—Ah! ajouta-t-il avec une expression de férocité inouïe. Tu vas mourir!

Et d'un bond, d'un seul bond de chat-tigre s'élançant sur sa proie, il tomba sur l'Italien. Le pistolet de l'envoyé du Comité de Salut public s'abaissa et le coup partit. La balle traversa de part en part le bras du défenseur d'Yvonne; mais telle était la force de cet homme et la puissance de la folle colère qui le dominait, qu'il ne sentit même pas la blessure dont le sang partit à flots.

Étreignant son adversaire à la gorge, il le terrassa d'un seul effort comme il eût plié un faible roseau. Le bandit râla sous cette énergique pression, sa face s'empourpra, puis passa rapidement du rouge vif au violet, et il demeura étendu sur le sol, la poitrine écrasée par le genou puissant de son ennemi.

—Une corde! une corde! dit l'inconnu en s'adressant à Yvonne et en lançant autour de lui un regard rapide et investigateur.

Mais la jeune fille, immobile et pour ainsi dire fascinée par le spectacle qu'elle avait sous les yeux, était incapable de comprendre et d'agir. Alors l'homme qui était venu si miraculeusement au secours d'Yvonne étreignit Diégo d'une seule main, en contenant tous ses mouvements, et de l'autre il arracha un poignard placé à sa ceinture, puis, se penchant sur le misérable, il lui saisit le bras droit, le contraignit à l'étendre, lui ouvrit violemment la main, l'appuya sur le parquet, et levant la lame tranchante et acérée, il la laissa retomber en traversant cette main, qu'il cloua littéralement sur le plancher.
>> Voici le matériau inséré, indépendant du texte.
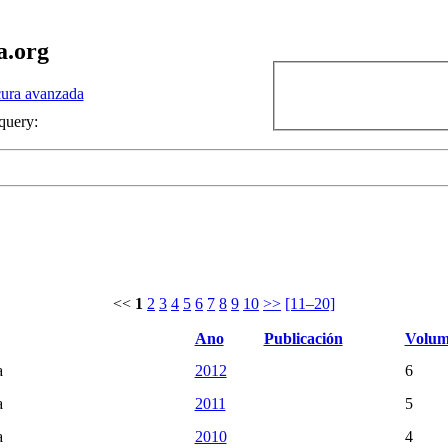
a.org
ura avanzada
query:
<<
1
2
3
4
5
6
7
8
9
10
>>
[11–20]
Ano
Publicación
Volum
a
2012
6
a
2011
5
a
2010
4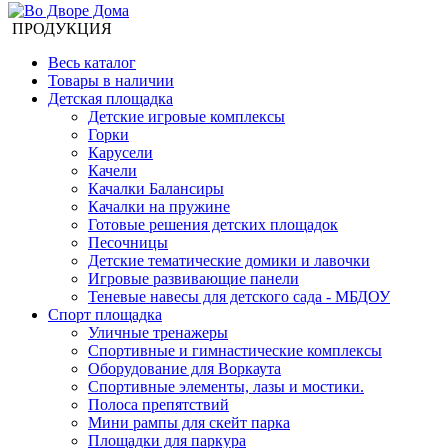
ПРОДУКЦИЯ
Весь каталог
Товары в наличии
Детская площадка
Детские игровые комплексы
Горки
Карусели
Качели
Качалки Балансиры
Качалки на пружине
Готовые решения детских площадок
Песочницы
Детские тематические домики и лавочки
Игровые развивающие панели
Теневые навесы для детского сада - МБДОУ
Спорт площадка
Уличные тренажеры
Спортивные и гимнастические комплексы
Оборудование для Воркаута
Спортивные элементы, лазы и мостики.
Полоса препятствий
Мини рампы для скейт парка
Площадки для паркура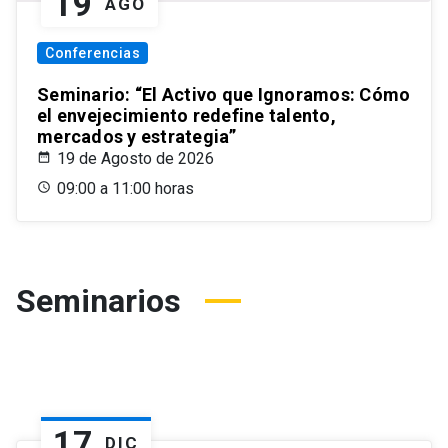
19
AGO
Conferencias
Seminario: “El Activo que Ignoramos: Cómo
el envejecimiento redefine talento,
mercados y estrategia”
19 de Agosto de 2026
09:00 a 11:00 horas
Seminarios
17
DIC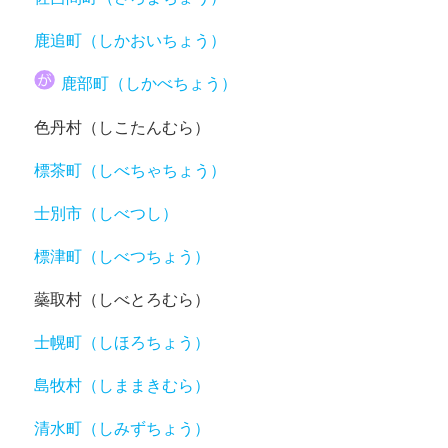
鹿追町（しかおいちょう）
鹿部町（しかべちょう）
色丹村（しこたんむら）
標茶町（しべちゃちょう）
士別市（しべつし）
標津町（しべつちょう）
蘂取村（しべとろむら）
士幌町（しほろちょう）
島牧村（しままきむら）
清水町（しみずちょう）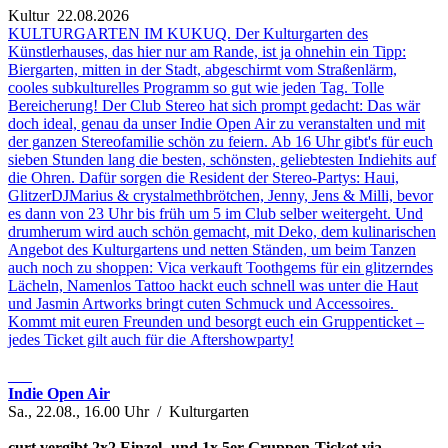
Kultur
22.08.2026
KULTURGARTEN IM KUKUQ. Der Kulturgarten des
Künstlerhauses, das hier nur am Rande, ist ja ohnehin ein Tipp:
Biergarten, mitten in der Stadt, abgeschirmt vom Straßenlärm,
cooles subkulturelles Programm so gut wie jeden Tag. Tolle
Bereicherung! Der Club Stereo hat sich prompt gedacht: Das wär
doch ideal, genau da unser Indie Open Air zu veranstalten und mit
der ganzen Stereofamilie schön zu feiern. Ab 16 Uhr gibt's für euch
sieben Stunden lang die besten, schönsten, geliebtesten Indiehits auf
die Ohren. Dafür sorgen die Resident der Stereo-Partys: Haui,
GlitzerDJMarius & crystalmethbrötchen, Jenny, Jens & Milli, bevor
es dann von 23 Uhr bis früh um 5 im Club selber weitergeht. Und
drumherum wird auch schön gemacht, mit Deko, dem kulinarischen
Angebot des Kulturgartens und netten Ständen, um beim Tanzen
auch noch zu shoppen: Vica verkauft Toothgems für ein glitzerndes
Lächeln, Namenlos Tattoo hackt euch schnell was unter die Haut
und Jasmin Artworks bringt cuten Schmuck und Accessoires.
Kommt mit euren Freunden und besorgt euch ein Gruppenticket –
jedes Ticket gilt auch für die Aftershowparty!
___
Indie Open Air
Sa., 22.08., 16.00 Uhr / Kulturgarten
curt vergibt 2x2 Einzel- und 1x 5er-Gruppen-Ticket via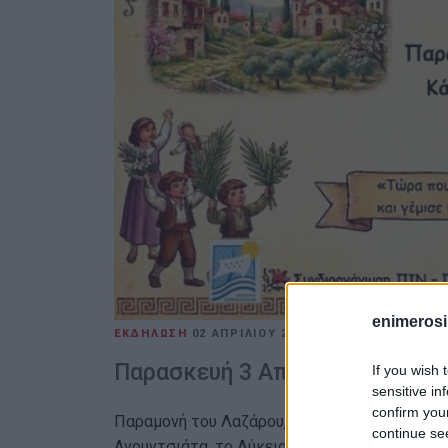
enimerosi
ΕΚΔΗΛΩΣΗ
02 ΑΠΡΙΛΊΟΥ 2026
/
15:46
ΕΛΕΝΗ ΚΟΡ
Παρασκευή 3 Απριλίου, στις 6.
If you wish 
sensitive in
confirm you
Παραμονή του Λαζάρου, Παρασκευή 3 Απριλίου
continue se
Ανουντσιάτα, το Λύκειο Ελληνίδων Κέρκυρας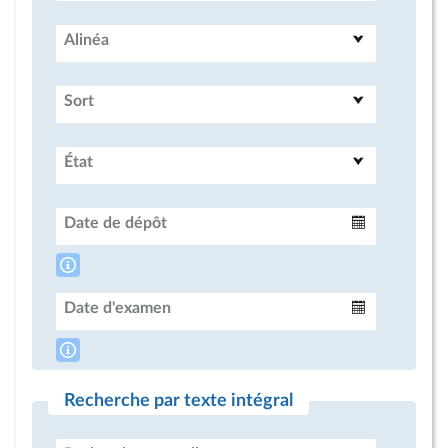
Alinéa
Sort
État
Date de dépôt
Intervalle
Date d'examen
Intervalle
Recherche par texte intégral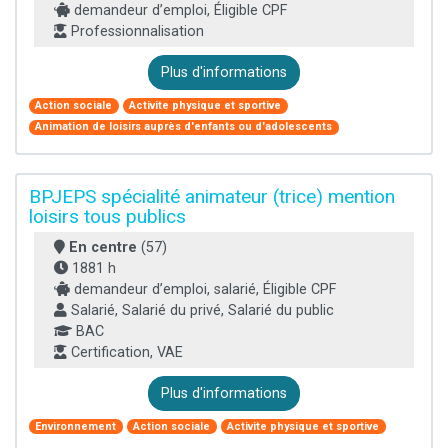
demandeur d’emploi, Éligible CPF
Professionnalisation
Plus d'informations
Action sociale
Activite physique et sportive
Animation de loisirs auprès d'enfants ou d'adolescents
BPJEPS spécialité animateur (trice) mention
loisirs tous publics
En centre
(57)
1881 h
demandeur d’emploi, salarié, Éligible CPF
Salarié, Salarié du privé, Salarié du public
BAC
Certification, VAE
Plus d'informations
Environnement
Action sociale
Activite physique et sportive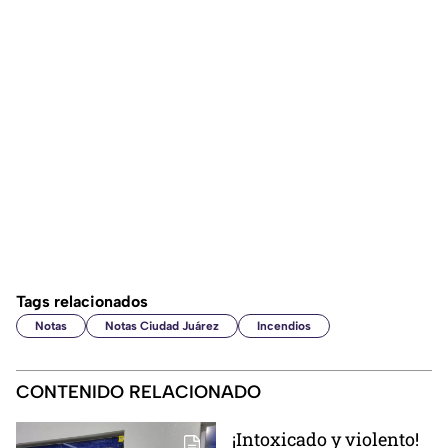
Tags relacionados
Notas
Notas Ciudad Juárez
Incendios
CONTENIDO RELACIONADO
¡Intoxicado y violento!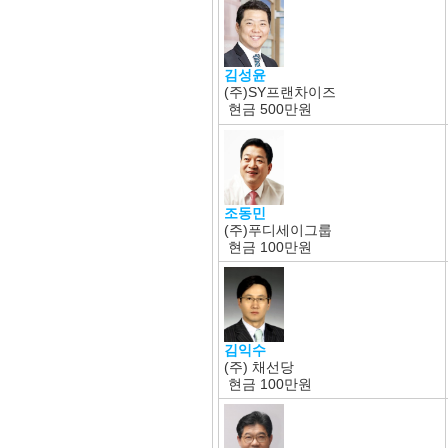
김성윤
(주)SY프랜차이즈
현금
500만원
조동민
(주)푸디세이그룹
현금
100만원
김익수
(주) 채선당
현금
100만원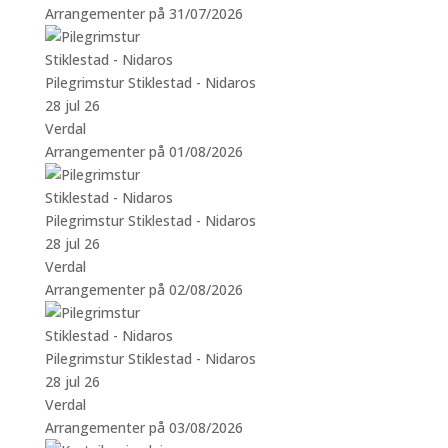
Arrangementer på 31/07/2026
Pilegrimstur Stiklestad - Nidaros
28 jul 26
Verdal
Arrangementer på 01/08/2026
Pilegrimstur Stiklestad - Nidaros
28 jul 26
Verdal
Arrangementer på 02/08/2026
Pilegrimstur Stiklestad - Nidaros
28 jul 26
Verdal
Arrangementer på 03/08/2026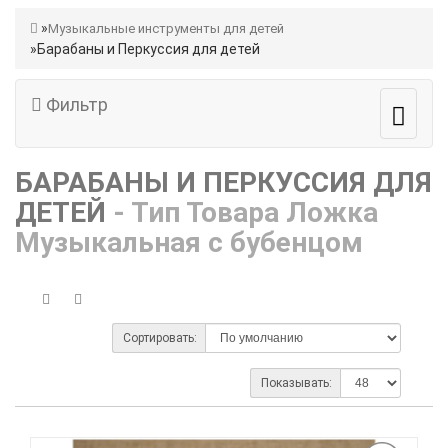
Музыкальные инструменты для детей
Барабаны и Перкуссия для детей
Фильтр
БАРАБАНЫ И ПЕРКУССИЯ ДЛЯ
ДЕТЕЙ
- Тип Товара Ложка
Музыкальная с бубенцом
Сортировать:
Показывать: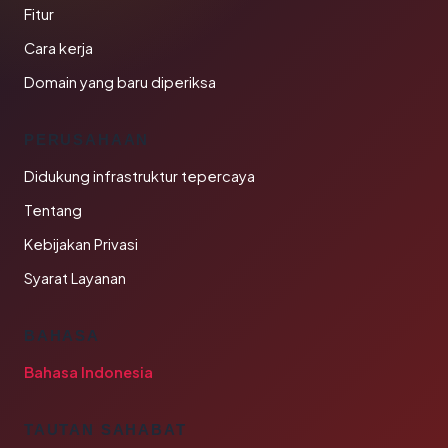
Fitur
Cara kerja
Domain yang baru diperiksa
PERUSAHAAN
Didukung infrastruktur tepercaya
Tentang
Kebijakan Privasi
Syarat Layanan
BAHASA
Bahasa Indonesia
TAUTAN SAHABAT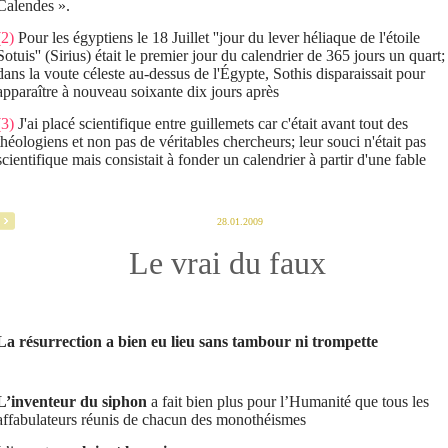
Calendes ».
(2)
Pour les égyptiens le 18 Juillet ''jour du lever héliaque de l'étoile
Sotuis'' (Sirius) était le premier jour du calendrier de 365 jours un quart;
dans la voute céleste au-dessus de l'Égypte, Sothis disparaissait pour
apparaître à nouveau soixante dix jours après
(3)
J'ai placé scientifique entre guillemets car c'était avant tout des
théologiens et non pas de véritables chercheurs; leur souci n'était pas
scientifique mais consistait à fonder un calendrier à partir d'une fable
28.01.2009
Le vrai du faux
La résurrection a bien eu lieu sans tambour ni trompette
L’inventeur du siphon
a fait bien plus pour l’Humanité que tous les
affabulateurs réunis de chacun des monothéismes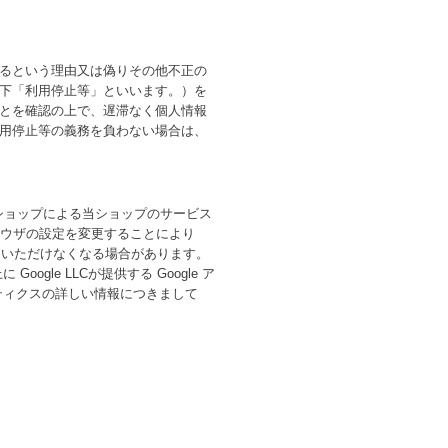
るという理由又は偽りその他不正の
下「利用停止等」といいます。）を
とを確認の上で、遅滞なく個人情報
用停止等の義務を負わない場合は、
当ショップによる当ショップのサービス
ラウザの設定を変更することにより
利用いただけなくなる場合があります。
le LLCが提供する Google ア
リティクスの詳しい情報につきまして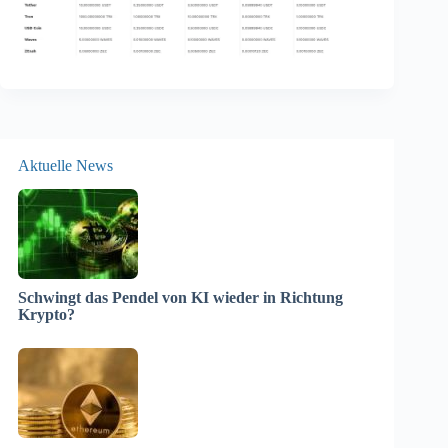
Aktuelle News
Schwingt das Pendel von KI wieder in Richtung
Krypto?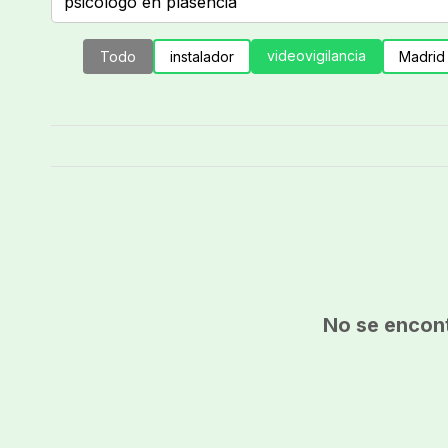
videovigilancia
Todo
instalador
Madrid
No se encont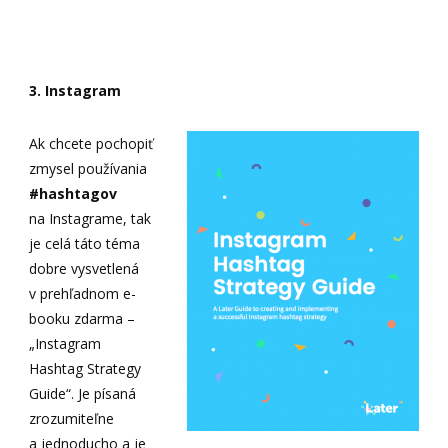
3. Instagram
Ak chcete pochopiť
zmysel používania
#hashtagov
na Instagrame, tak
je celá táto téma
dobre vysvetlená
v prehľadnom e-
booku zdarma –
„Instagram
Hashtag Strategy
Guide“. Je písaná
zrozumiteľne
a jednoducho a je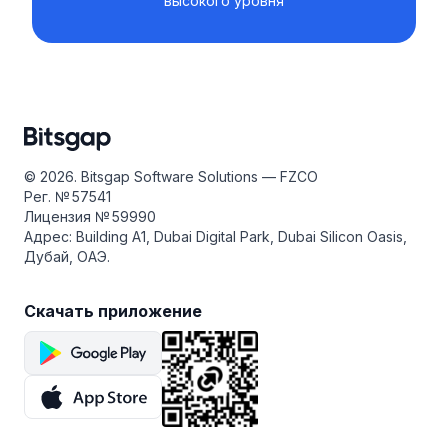
высокого уровня
© 2026. Bitsgap Software Solutions — FZCO
Рег. № 57541
Лицензия № 59990
Адрес: Building A1, Dubai Digital Park, Dubai Silicon Oasis,
Дубай, ОАЭ.
Скачать приложение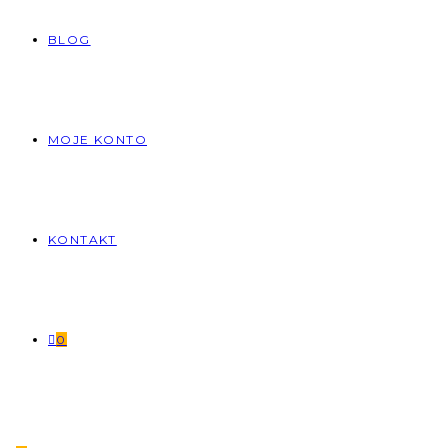
BLOG
MOJE KONTO
KONTAKT
0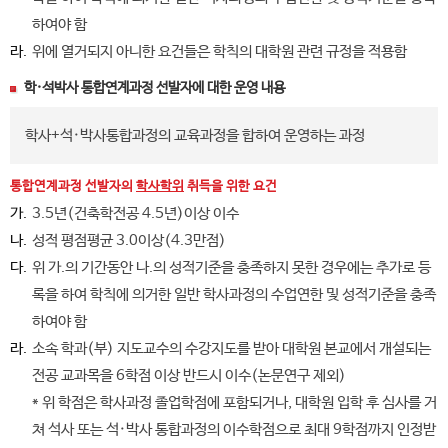
하여야 함
라.
위에 열거되지 아니한 요건들은 학칙의 대학원 관련 규정을 적용함
학·석박사 통합연계과정 선발자에 대한 운영 내용
학사+석·박사통합과정의 교육과정을 합하여 운영하는 과정
통합연계과정 선발자의
학사학위
취득을 위한 요건
가.
3.5년(건축학전공 4.5년)이상 이수
나.
성적 평점평균 3.0이상(4.3만점)
다.
위 가.의 기간동안 나.의 성적기준을 충족하지 못한 경우에는 추가로 등
록을 하여 학칙에 의거한 일반 학사과정의 수업연한 및 성적기준을 충족
하여야 함
라.
소속 학과(부) 지도교수의 수강지도를 받아 대학원 본교에서 개설되는
전공 교과목을 6학점 이상 반드시 이수(논문연구 제외)
* 위 학점은 학사과정 졸업학점에 포함되거나, 대학원 입학 후 심사를 거
쳐 석사 또는 석·박사 통합과정의 이수학점으로 최대 9학점까지 인정받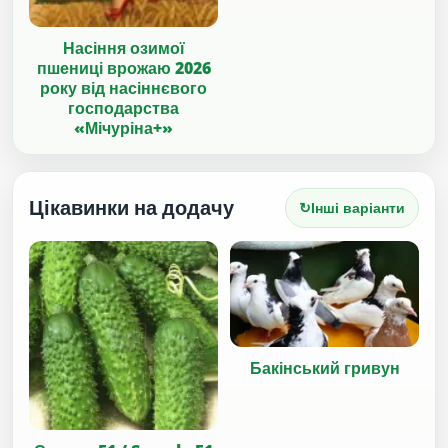
Насіння озимої
пшениці врожаю 2026
року від насіннєвого
господарства
«Мічуріна+»
Цікавинки на додачу
↻
Інші варіанти
Бакінський гривун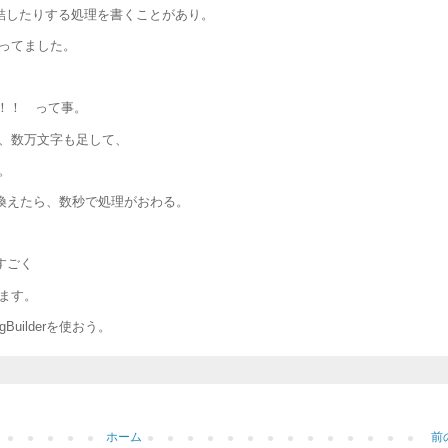
に連結したりする処理を書くことがあり。
ってました。
遅い！！ って事。
、数万文字も足して、
。
に置き換えたら、数秒で処理がおわる。
ってすごく
ます。
uilderを使おう。
ホーム
前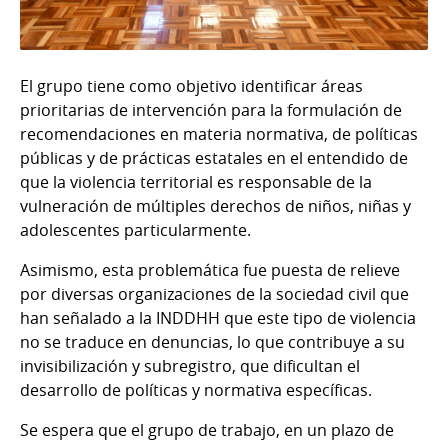
El grupo tiene como objetivo identificar áreas
prioritarias de intervención para la formulación de
recomendaciones en materia normativa, de políticas
públicas y de prácticas estatales en el entendido de
que la violencia territorial es responsable de la
vulneración de múltiples derechos de niños, niñas y
adolescentes particularmente.
Asimismo, esta problemática fue puesta de relieve
por diversas organizaciones de la sociedad civil que
han señalado a la INDDHH que este tipo de violencia
no se traduce en denuncias, lo que contribuye a su
invisibilización y subregistro, que dificultan el
desarrollo de políticas y normativa específicas.
Se espera que el grupo de trabajo, en un plazo de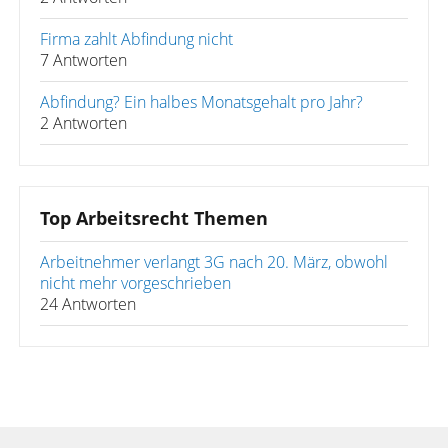
Firma zahlt Abfindung nicht
7 Antworten
Abfindung? Ein halbes Monatsgehalt pro Jahr?
2 Antworten
Top Arbeitsrecht Themen
Arbeitnehmer verlangt 3G nach 20. März, obwohl
nicht mehr vorgeschrieben
24 Antworten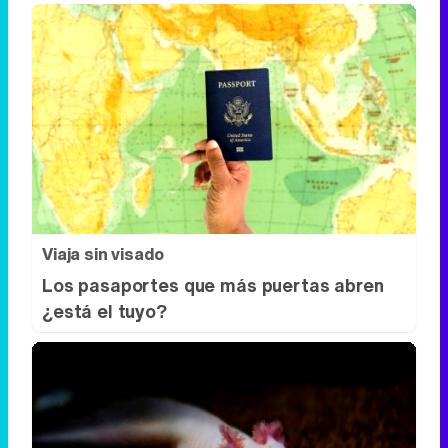
Viaja sin visado
Los pasaportes que más puertas abren
¿está el tuyo?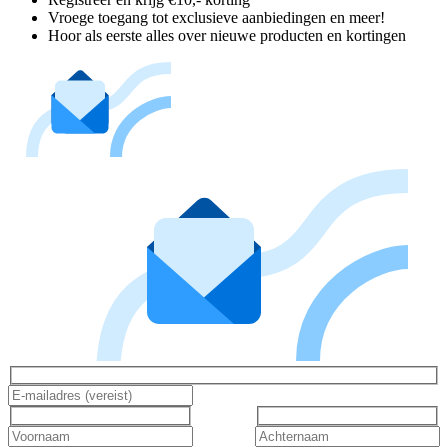
Vroege toegang tot exclusieve aanbiedingen en meer!
Hoor als eerste alles over nieuwe producten en kortingen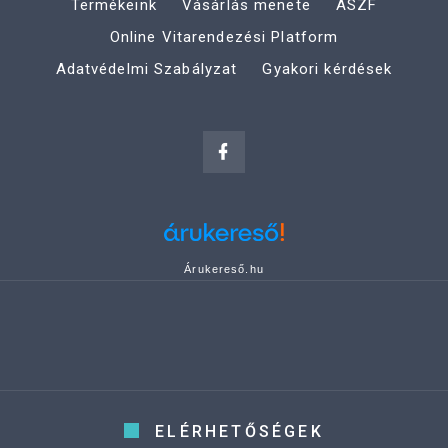
Termékeink
Vásárlás menete
ÁSZF
Online Vitarendezési Platform
Adatvédelmi Szabályzat
Gyakori kérdések
Árukereső.hu
ELÉRHETŐSÉGEK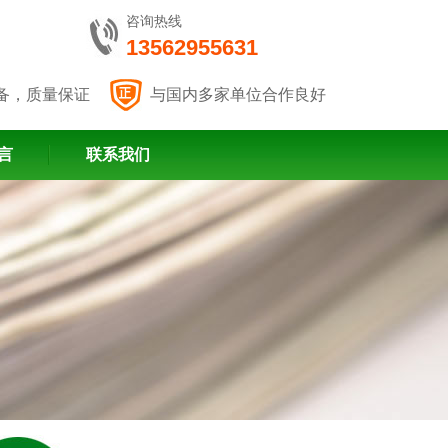
咨询热线
13562955631
备，质量保证
与国内多家单位合作良好
言
联系我们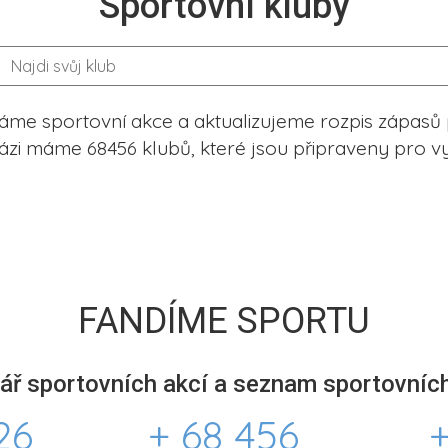
Sportovní kluby
me sportovní akce a aktualizujeme rozpis zápasů 
ázi máme 68456 klubů, které jsou připraveny pro vy
FANDÍME SPORTU
ář sportovních akcí a seznam sportovních
26
+ 68 456
+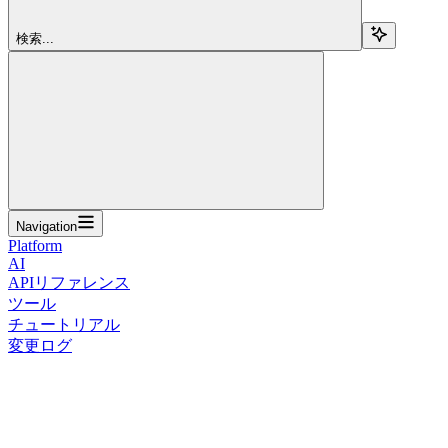
検索...
Navigation
Platform
AI
APIリファレンス
ツール
チュートリアル
変更ログ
Diégo poussa un cri aigu de douleur, auquel répondit un cri de joie échappé des lèvres d'Yvonne.

—Keinec! s'écria la jeune fille en se précipitant dans les bras de son sauveur.

Keinec, car c'était lui, contempla quelques instants en silence la jolie Bretonne. Le pauvre gars revoyait enfin cette Yvonne qu'il adorait, qu'il cherchait depuis deux ans avec un courage que rien ne pouvait abattre, qu'il croyait perdue à jamais, et que le hasard venait de lui faire retrouver. Keinec ignorait la présence à Nantes de la pauvre fille du vieux pêcheur dont il avait récemment vengé la mort.

Keinec n'avait pas assisté à l'interrogatoire que Marcof s'était préparé à faire subir à Pinard dans le cellier de la petite ferme de Saint-Étienne.

Boishardy avait fait observer qu'il fallait que l'un d'eux retournât sur-le-champ à Nantes, afin de se tenir au courant des nouvelles, de se mettre à même de connaître l'émotion que provoquerait la connaissance du combat qui avait eu lieu dans le cabaret du quai de la Loire, et de voir ce qui résulterait de la disparition du lieutenant de la compagnie Marat.

Ayant l'intention de rentrer en ville le lendemain, il était urgent de ne pas tomber dans un piège et de pouvoir être prévenus en cas de besoin. En conséquence, Keinec était remonté à cheval sur l'heure, et tandis que se préparait le supplice de Carfor, il avait repris la route qu'il venait de parcourir.